From: Victor Miller <victorsmiller@gmail.com>
Here's some answers (in addition you should look at Sol Golomb's Puzzle column in the Dec 2011 issue of the IEEE Information Theory Society Newsletter: http://www.itsoc.org/publications/newsletters/nits_NL_1211-Web.pdf/view which has a bunch of problems like this in even greater generality).

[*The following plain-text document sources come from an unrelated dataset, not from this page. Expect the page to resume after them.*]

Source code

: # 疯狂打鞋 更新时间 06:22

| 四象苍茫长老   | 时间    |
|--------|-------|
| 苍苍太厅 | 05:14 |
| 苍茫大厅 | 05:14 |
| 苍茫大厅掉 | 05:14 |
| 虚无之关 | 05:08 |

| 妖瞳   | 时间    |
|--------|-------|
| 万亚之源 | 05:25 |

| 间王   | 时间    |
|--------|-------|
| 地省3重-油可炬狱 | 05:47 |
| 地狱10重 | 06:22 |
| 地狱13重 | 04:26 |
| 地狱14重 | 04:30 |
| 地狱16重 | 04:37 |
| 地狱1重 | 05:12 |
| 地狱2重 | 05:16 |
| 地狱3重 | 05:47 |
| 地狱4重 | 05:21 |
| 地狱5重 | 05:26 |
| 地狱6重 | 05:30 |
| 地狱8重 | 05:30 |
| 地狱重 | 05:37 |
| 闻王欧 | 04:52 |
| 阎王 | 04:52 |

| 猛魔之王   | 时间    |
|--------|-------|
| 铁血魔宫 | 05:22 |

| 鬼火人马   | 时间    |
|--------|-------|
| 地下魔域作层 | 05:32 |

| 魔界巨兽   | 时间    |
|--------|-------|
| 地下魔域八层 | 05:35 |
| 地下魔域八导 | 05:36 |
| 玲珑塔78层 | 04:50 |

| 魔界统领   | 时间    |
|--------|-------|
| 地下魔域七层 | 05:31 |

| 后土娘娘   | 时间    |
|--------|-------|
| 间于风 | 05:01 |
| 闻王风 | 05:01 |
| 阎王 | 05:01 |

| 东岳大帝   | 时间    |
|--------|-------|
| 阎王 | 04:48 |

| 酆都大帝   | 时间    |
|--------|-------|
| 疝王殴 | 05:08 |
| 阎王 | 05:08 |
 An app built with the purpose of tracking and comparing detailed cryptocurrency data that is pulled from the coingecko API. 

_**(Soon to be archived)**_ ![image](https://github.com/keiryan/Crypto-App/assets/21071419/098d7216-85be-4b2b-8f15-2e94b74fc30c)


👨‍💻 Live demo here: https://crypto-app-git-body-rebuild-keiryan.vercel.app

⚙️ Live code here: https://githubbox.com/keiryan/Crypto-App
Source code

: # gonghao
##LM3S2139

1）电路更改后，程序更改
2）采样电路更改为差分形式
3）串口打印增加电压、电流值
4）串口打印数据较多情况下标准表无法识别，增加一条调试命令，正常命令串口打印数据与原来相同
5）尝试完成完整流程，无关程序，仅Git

--thanks, Miller's were the solutions I had in mind, though I was not aware of Golomb column. In fact I'm still not aware of it since my computer refuses to open the pdf file, says it is "damaged." Anyway, I will now say what I worked out on this puzzle. If we choose n random uniformly from {1,2,...,N} in limit N-->infinity, then probability that the j-tuple n, n-1, n-2 ..., n+1-J (for some fixed J>=1) all are simultaneously free of Kth powers (for some fixed K>=2) is prf(J,K) = prod(primes p) (1 - J / p^K) or in MAPLE notation prf := (J,K,N) -> product( 1 - J / ithprime(m)^K, m=1..N ); in the limit N-->infinity. This is rigorous since the "probabilistic independence" is a rigorously valid statement in this case (e.g. see M.Kac's book if you don't understand what I mean by that). In the case J=1 we get prf(1,K) = 1/RiemannZeta(K) so prf(1,2) = 6/Pi^2 = 0.6079271016. The problem I posed was prf(2,2)=0.32263405 as best I've been able to determine (computed up to the 16000th prime and extrapolation to infinity). Also, ct:=0; for n from 1+10^6 by -1 to 2 do if( issqrfree(n) and issqrfree(n-1) ) then ct:=ct+1; fi; od; print(ct); prints 322619. Unfortunately I do not have any closed forms or rapid-convergent expressions except in the J=1 cases, although it is possible (albeit it seems to be hurting not helping) to transform the product to an interesting sum. One might dream that some of the loveliness of the zeta function, such as reflection formula, Riemann-Siegel integral formula, etc, has analogs for the more general prf function. I have no evidence for that, but since the Zeta function is a special case you would have at least a foothold to try to work on that. And as Miller noted, the chance that either n OR n-1 (or both) is squarefree is 2*prf(1,2) - prf(2,2) = 0.89322015.